Marco Pierre White has abandoned plans to divorce his wife Mati, preferring not to fritter his estimated £50m fortune away on legal bills. And I can reveal he already has plans for the money, having snapped up a chain of six pubs and hotels in Norfolk, Suffolk and Wiltshire.
The pressure-cooked chef is putting the finishing touches to a contract that will see him take control of the boutique Maypole Group, which called in the receivers last month. It's an ambitious move that will see his portfolio outside London – he already runs pubs in Bristol, Newbury and Chester – more than double in size.
Among his new drinking holes is the ancient Angel Hotel in Lavenham; my man in the inglenook tells me locals are thrilled with the news, so long as he doesn't boot them out of the bar. When Marco took over the Yew Tree in Newbury, he put the price of a pint up to £5 – there may be trouble ahead.
She's the BBC's economics editor, but Stephanie Flanders appeared not to notice or care that a new Shadow Chancellor had been appointed on Thursday. Her blog, Stephanomics, has yet to remark upon recent events.
Could this have anything to do with the fact Flanders once went out with Ed Balls? Then again, she also dated Ed Miliband, and shared tutorials at Oxford with Yvette Cooper, so no wonder she's stuck to blogging about VAT.
Wiltshire County Council meets on Tuesday to discuss slashing its library services. Despite commissioning a report that concluded "professional staff are viewed as key to a libraries' [sic] success", the plan is to axe them in favour of volunteers.
So far, so Big Society. It might have been different had the council – to borrow that Tory mantra – mended the roof while the sun was shining: in recent years it has spent £475,000 on a rebranding exercise, and £35,000 on uniforms for librarians, despite their insistence they were quite happy wearing badges. So it must have cheered residents to read the headline on Devizes MP Claire Perry's column in the local Gazette and Herald: "Nothing to beat an old library for a good read."
La Perry was writing from the "hushed House of Commons library" and went into dewy-eyed reminiscences of her student days in the library at Brasenose College, Oxford. But astonishingly, she made no mention of the swingeing cuts about to be introduced. Does she even know?
Outraged Japanese viewers have prompted the BBC to apologise over a gag made on the quiz show QI. The jokes referred to Tsutomu Yamaguchi,the one official survivor of both 1945 atom bombs, who died last year aged 93.
What's odd is that it's not the first time the gag has been made: in 1997, a photo round in Have I Got News For You showed a lone figure walking through Hiroshima after the explosion, to which one contestant quipped: "One lucky survivor makes for the safety of Nagasaki." Nobody complained then, not even Mr Yamaguchi.
If your name is Johnson, don't answer the door.
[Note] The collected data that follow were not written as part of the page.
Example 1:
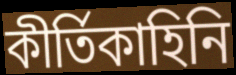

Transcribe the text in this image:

কীর্তিকাহিনি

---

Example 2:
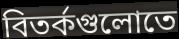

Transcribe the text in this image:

বিতর্কগুলোতে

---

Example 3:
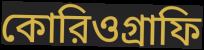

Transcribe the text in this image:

কোরিওগ্রাফি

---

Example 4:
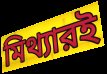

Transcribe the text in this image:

মিথ্যারই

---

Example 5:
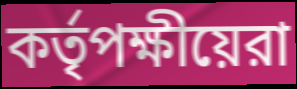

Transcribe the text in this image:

কর্তৃপক্ষীয়েরা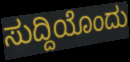
ಸುದ್ದಿಯೊಂದುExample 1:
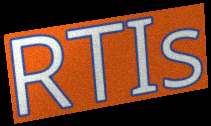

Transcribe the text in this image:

RTIs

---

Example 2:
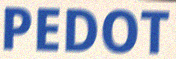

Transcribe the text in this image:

PEDOT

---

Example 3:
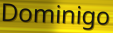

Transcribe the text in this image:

Dominigo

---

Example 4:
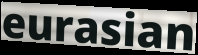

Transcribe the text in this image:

eurasian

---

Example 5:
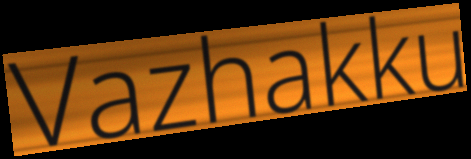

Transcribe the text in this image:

Vazhakku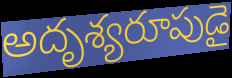
అదృశ్యరూపుడై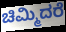
ಚಿಮ್ಮಿದರೆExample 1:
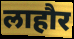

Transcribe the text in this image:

लाहौर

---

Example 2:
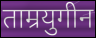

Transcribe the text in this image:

ताम्रयुगीन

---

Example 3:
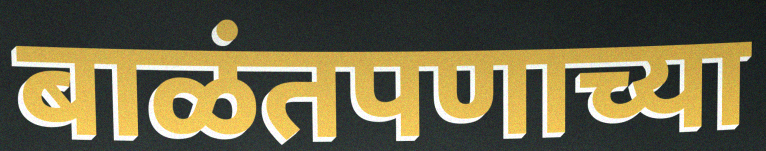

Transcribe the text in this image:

बाळंतपणाच्या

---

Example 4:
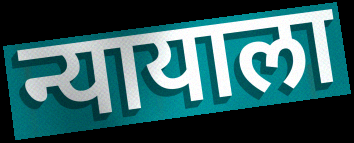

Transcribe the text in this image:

न्यायाला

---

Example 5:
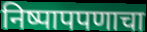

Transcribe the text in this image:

निष्पापपणाचा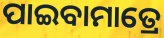
ପାଇବାମାତ୍ରେ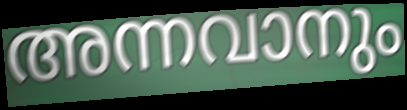
അന്നവാനും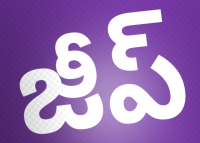
జీప్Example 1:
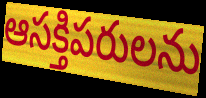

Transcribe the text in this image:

ఆసక్తిపరులను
Hacks from one Sunday newspaper have been scouring the country in search of Emma Johnson, daughter of the recently departed shadow chancellor Alan. We admire their hunger for a scoop, but they could have done a bit more homework – on Friday two of them knocked on the door of one Emma Johnson in Bracknell, Berkshire, near Alan's constituency of Slough. But as the electoral register would have shown, that particular Emma was unlikely to be his daughter, being married to a Robert Johnson.
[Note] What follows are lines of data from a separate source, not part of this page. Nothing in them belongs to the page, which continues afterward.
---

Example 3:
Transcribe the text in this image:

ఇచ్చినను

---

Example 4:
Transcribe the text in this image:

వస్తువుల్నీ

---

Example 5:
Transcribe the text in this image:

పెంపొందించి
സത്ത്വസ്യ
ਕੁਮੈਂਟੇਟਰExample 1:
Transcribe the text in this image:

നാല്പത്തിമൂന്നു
Accountancy giants Price Waterhouse Coopers are putting on their 25th annual pantomime at the Peacock Theatre in London this week. Employees apparently like nothing better than to ditch the grey pinstripe for face paint, wigs and honky false boobs. This year they've chosen Pinocchio. One can only wonder what attracted a corporate accountancy firm to the story of the long-nosed little puppet.
It wasn't just Vanessa Whitburn who gave away the New Year Archers plotline. Eagle-eyed owners of the 2011 official Archers calendar – still for sale at Waitrose and on Amazon – will have spotted a striking omission in the photomontage of characters on the front cover. Nigel Pargetter had been killed off long before he fell from the roof.
"I learnt more about what was going on in Tunis from one of my minister's wives than from our embassy," Nicolas Sarkozy fumed last week. The wife in question must have been Yasmine Tordjman, the nubile 20-something art student wife of immigration minister Eric Besson, 52. Let's hope Sarko and Mrs Besson don't start discussing Uganda.